Nearly one-third of the world’s farms have adopted more environmentally friendly practices while continuing to be productive, according to a global assessment by 17 scientists in five countries.
The researchers analyzed farms that use some form of “sustainable intensification,” a term for various practices, including organic farming, that use land, water, biodiversity, labor, knowledge and technology to both grow crops and reduce environmental impacts like pesticide pollution, soil erosion, and greenhouse gas emissions.
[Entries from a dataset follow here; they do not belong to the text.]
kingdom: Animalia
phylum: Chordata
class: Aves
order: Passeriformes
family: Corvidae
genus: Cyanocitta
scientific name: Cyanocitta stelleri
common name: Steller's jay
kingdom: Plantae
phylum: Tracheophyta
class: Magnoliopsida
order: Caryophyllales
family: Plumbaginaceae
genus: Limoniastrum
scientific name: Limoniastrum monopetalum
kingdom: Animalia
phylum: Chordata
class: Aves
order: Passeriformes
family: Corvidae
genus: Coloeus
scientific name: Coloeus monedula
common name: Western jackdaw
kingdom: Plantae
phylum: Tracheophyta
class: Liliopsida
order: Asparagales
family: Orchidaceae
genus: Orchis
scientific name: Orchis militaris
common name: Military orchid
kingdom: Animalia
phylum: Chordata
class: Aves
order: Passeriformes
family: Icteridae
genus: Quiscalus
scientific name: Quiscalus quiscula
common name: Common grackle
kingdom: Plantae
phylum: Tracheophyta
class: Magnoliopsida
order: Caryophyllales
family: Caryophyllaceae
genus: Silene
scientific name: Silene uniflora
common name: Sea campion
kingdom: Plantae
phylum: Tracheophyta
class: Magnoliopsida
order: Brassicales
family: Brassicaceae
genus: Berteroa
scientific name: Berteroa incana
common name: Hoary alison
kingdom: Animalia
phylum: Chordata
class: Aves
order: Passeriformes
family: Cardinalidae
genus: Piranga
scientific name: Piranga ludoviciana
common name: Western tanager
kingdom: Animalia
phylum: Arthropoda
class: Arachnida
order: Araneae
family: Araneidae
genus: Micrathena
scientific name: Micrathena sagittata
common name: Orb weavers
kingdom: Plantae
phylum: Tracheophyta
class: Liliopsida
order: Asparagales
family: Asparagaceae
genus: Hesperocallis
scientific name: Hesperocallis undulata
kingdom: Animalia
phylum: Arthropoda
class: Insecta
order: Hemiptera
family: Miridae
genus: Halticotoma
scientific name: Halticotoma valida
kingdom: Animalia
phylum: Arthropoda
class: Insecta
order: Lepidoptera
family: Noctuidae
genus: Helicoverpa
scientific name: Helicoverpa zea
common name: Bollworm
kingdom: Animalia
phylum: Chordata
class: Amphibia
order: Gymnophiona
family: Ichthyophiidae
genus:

Writing in the journal Nature Sustainability, the researchers estimate that nearly one-tenth of the world’s farmland is under some form of sustainable intensification, often with dramatic results. They have seen that the new practices can improve productivity, biodiversity and ecosystem services while lowering farmer costs. For example, they document how West Africa farmers have increased yields of maize and cassava; some 100,000 farmers in Cuba increased their productivity 150 percent while cutting their pesticide use by 85 percent.
Sustainable intensification “can result in beneficial outcomes for both agricultural output and natural capital,” the researchers write.
“Although we have a long way to go, I’m impressed by how far farmers across the world and especially in less developed countries have come in moving our food-production systems in a healthy direction,” said John Reganold, Washington State University Regents Professor of Soil Science and Agroecology and a co-author of the paper. Reganold helped identify farming systems that meet sustainable intensification guidelines and analyze the data.
Less developed countries tend to see the largest improvements in productivity, while industrialized countries “have tended to see increases in efficiency (lower costs), minimizing harm to ecosystem services, and often some reductions in crop and livestock yields,” the authors write.
Jules Pretty, the study’s lead author and a professor of environment and society at the University of Essex in England, first used the term “sustainable intensification” in a 1997 study of African agriculture. While the word “intensification” typically applies to environmentally harmful agriculture, Pretty used the term “to indicate that desirable outcomes, such as more food and better ecosystem services, need not be mutually exclusive.”
The term now appears in more than 100 scholarly papers a year and is central to the United Nations Sustainable Development Goals.
For the Nature Sustainability paper, the researchers used scientific publications and datasets to screen some 400 sustainable intensification projects, programs and initiatives around the world. They chose only those that were implemented on more than 10,000 farms or 10,000 hectares, or nearly 25,000 acres. They estimate that 163 million farms covering more than a billion acres are affected.
The researchers focused on seven different farming changes in which “increases in overall system performance incur no net environmental cost.” The changes include an advanced form of Integrated Pest Management that involves Farmer Field Schools teaching farmers agroecological practices, such as building the soil, in more than 90 countries. Other changes include pasture and forage redesign, trees in agricultural systems, irrigation water management, and conservation agriculture, including the soil-saving no-till technique used in eastern Washington.
Sustainable intensification “has been shown to increase productivity, raise system diversity, reduce farmer costs, reduce negative externalities and improve ecosystem services,” the researchers write. They say it has now reached a “tipping point” in which it can be more widely adopted through governmental incentives and policies.
“Stronger government policies across the globe are now needed to support the greater adoption of sustainable intensification farming systems so that the United Nations Sustainable Development Goals endorsed by all members of the UN are met by 2030,” said Reganold. “This will help provide sufficient and nutritious food for all, while minimizing environmental impact and enabling producers to earn a decent living.”